Divorce de Souleymane Coulibaly avec le Al-Ahly en Egypte

L’Ivoirien Souleymane Coulibaly a claqué la porte du Al-Ahly du Caire la semaine dernière. Le buteur dénonce le comportement du club cairote en son encontre. L’ex-sociétaire de Tottenham et de Kilmarnock a eu des mots très durs à l’encontre de son dernier club. Il accuse le club du Caire de lui avoir fait vivre un vrai calvaire.

La semaine dernière, Souleymane Coulibaly a quitté précipitamment l’Egypte et son club d’Al-Ahly. « On me demandait par exemple de fêter mes buts en me prosternant, souligne Souleymane Coulibaly sur le site Football365 Afrique. Je suis musulman pratiquant. Je n’ai pas besoin de montrer au monde entier que je suis musulman. Cette obligation de se prosterner ne m’arrangeait pas. Au-delà de cette anecdote, la manière de vivre et le style de jeu sur le terrain ne me convenaient pas non plus. Certains coéquipiers comme Abdallah (Saïd) ou Hossam Ghaly évitaient de me donner de bons ballons. » Souleymane Coulibaly qui s’exprimait pour la première fois depuis son départ d’Egypte. Recruté cet hiver par Al-Ahly en provenance de Kilmarnock, Souleymane Coulibaly avait signé des débuts intéressants avec 6 buts en 12 matches.

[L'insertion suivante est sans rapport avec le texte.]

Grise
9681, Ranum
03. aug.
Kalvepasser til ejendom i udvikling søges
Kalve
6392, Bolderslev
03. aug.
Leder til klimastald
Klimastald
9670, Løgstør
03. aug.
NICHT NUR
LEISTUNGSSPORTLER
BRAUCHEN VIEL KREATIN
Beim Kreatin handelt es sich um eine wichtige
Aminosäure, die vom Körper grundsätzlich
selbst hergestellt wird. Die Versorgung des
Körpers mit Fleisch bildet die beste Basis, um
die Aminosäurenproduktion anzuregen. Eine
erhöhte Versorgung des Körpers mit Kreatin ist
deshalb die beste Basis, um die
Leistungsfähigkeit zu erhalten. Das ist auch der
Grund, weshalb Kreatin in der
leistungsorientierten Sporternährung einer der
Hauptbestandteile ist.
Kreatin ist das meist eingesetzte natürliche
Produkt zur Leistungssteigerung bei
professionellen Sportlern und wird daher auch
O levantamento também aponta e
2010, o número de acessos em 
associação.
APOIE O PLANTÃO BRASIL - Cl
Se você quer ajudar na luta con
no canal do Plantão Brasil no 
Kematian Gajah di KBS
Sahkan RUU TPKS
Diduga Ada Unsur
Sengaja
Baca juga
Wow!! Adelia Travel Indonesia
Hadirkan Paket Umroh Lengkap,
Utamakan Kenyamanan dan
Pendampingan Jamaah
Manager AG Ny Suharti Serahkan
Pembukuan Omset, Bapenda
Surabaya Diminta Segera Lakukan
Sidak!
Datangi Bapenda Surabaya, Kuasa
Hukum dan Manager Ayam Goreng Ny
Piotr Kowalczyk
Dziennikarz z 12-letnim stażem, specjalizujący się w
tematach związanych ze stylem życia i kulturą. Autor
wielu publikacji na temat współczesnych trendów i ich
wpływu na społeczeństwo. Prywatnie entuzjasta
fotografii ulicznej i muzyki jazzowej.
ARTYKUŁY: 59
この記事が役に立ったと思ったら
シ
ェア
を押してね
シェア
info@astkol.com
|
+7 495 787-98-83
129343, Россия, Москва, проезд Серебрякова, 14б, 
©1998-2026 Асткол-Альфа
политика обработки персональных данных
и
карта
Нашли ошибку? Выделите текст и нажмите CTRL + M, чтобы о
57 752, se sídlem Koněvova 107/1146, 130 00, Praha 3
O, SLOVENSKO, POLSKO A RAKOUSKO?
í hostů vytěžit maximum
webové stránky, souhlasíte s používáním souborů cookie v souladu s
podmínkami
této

« Si je retournais en Egypte on allait me tuer »

Soulagé depuis qu’il s’est réfugié en Angleterre, Souleymane Coulibaly raconte qu’il ne se sentait plus en sécurité en Egypte. Le club lui aurait confisqué son passeport. « Le jour où j’ai eu la chance de récupérer mon passeport à mon retour du Cameroun (où Al-Ahly était parti jouer le 23 mai à Garoua contre Coton Sport pour le compte de la 2e journée de la phase de poule, victoire 2-0) j’ai aussitôt pris le premier vol pour l’Angleterre », dit-il.

D’après le joueur, ses agents lui ont conseillé de rentrer en Egypte et de présenter ses excuses pour qu’il puisse ensuite trouver une solution pour son départ. « Mais si je retournais en Egypte on allait me tuer. Mes agents m’ont alors lâché », regrette-t-il. Souleymane Coulibaly explique avoir tout fait pour prévenir sa hiérarchie de son malaise. « Au Al-Ahly où la communication est inexistante, tu ne peux pas parler au président. Le coach ne te parle jamais, on t’interdit les interviews. A qui devais-je donc faire part de mes problèmes ? », lâche-t-il.

« Vous vous heurtez à la politique du club et à la mentalité de l’équipe »

Souleymane Coulibaly regrette que le Nigérian Junior Ajayi et l’international tunisien Ali Maaloul, qui formaient avec lui la colonie étrangère d’Al-Ahly, ne l’ai pas soutenu.

« Quand vous jouez dans un pays d’Afrique du Nord, vous vous heurtez à la politique du club et à la mentalité de l’équipe. Bref, je conseille aux joueurs africains de faire l’effort d’aller passer des tests en Europe plutôt que de céder à la sirène de l’argent des pays arabes. Parce que la reconnaissance du talent passe avant l’argent », conclut le meilleur buteur de la Coupe du monde des moins de 17 ans en 2011 avec neuf buts. Le club qui ne s’est pas exprimé pour le moment a saisi la Fifa pour rupture de contrat de la part du joueur.